→ **GOAL OF THE EXERCISE**
Only what runs from the line with "eyeball: present [313,274,351,303]" to the final line of the records below should be given again, word for word.
START INPUT RECORDS
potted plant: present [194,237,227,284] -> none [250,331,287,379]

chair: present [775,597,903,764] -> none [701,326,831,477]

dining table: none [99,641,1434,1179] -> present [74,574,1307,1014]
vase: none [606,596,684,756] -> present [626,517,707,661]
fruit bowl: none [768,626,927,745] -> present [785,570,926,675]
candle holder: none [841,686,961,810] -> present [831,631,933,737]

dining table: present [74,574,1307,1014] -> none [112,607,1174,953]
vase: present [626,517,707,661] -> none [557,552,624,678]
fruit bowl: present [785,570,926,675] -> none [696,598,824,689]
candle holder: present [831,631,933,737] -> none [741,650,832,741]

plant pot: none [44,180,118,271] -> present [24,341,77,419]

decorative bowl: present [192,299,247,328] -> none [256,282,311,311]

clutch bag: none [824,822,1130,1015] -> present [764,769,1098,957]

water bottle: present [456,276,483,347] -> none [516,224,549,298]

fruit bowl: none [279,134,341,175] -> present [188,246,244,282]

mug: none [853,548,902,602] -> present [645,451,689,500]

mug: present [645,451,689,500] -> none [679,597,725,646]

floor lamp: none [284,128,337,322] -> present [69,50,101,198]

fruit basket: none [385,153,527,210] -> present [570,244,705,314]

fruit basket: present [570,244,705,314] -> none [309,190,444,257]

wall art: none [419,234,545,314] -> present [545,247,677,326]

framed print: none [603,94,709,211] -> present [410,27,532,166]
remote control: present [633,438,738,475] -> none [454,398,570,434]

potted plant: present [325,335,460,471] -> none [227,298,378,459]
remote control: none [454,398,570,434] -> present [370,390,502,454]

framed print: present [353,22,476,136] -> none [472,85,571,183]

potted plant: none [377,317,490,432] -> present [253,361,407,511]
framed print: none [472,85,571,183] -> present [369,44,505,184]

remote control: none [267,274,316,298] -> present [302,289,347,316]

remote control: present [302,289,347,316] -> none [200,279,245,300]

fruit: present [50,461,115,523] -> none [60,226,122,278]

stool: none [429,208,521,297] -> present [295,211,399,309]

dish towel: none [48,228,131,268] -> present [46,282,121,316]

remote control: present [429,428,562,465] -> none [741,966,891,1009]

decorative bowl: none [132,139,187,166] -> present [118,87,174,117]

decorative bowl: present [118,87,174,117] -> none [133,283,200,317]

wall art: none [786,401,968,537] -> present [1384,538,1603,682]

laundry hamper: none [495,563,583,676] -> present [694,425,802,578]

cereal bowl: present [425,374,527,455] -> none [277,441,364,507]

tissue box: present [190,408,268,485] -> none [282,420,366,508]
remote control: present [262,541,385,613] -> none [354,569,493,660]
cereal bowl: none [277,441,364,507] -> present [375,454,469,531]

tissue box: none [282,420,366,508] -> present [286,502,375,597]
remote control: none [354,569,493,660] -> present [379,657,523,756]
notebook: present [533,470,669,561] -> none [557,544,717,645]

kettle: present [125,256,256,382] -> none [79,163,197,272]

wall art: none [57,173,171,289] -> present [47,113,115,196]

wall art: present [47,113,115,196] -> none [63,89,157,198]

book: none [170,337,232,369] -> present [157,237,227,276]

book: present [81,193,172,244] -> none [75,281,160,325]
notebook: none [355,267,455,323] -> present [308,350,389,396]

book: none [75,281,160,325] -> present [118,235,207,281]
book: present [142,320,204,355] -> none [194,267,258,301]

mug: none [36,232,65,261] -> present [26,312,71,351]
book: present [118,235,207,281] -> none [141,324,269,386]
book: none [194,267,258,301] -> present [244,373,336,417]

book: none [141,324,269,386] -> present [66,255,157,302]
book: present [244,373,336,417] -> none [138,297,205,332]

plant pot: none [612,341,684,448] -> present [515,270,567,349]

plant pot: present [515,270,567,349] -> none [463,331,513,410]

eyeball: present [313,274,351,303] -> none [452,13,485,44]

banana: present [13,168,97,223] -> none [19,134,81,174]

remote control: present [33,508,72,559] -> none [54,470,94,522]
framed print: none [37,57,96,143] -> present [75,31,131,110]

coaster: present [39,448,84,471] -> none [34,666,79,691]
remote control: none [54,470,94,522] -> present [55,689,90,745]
END INPUT RECORDS
→ **ANSWER FOR THIS EXERCISE**
eyeball: present [313,274,351,303] -> none [452,13,485,44]

banana: present [13,168,97,223] -> none [19,134,81,174]

remote control: present [33,508,72,559] -> none [54,470,94,522]
framed print: none [37,57,96,143] -> present [75,31,131,110]

coaster: present [39,448,84,471] -> none [34,666,79,691]
remote control: none [54,470,94,522] -> present [55,689,90,745]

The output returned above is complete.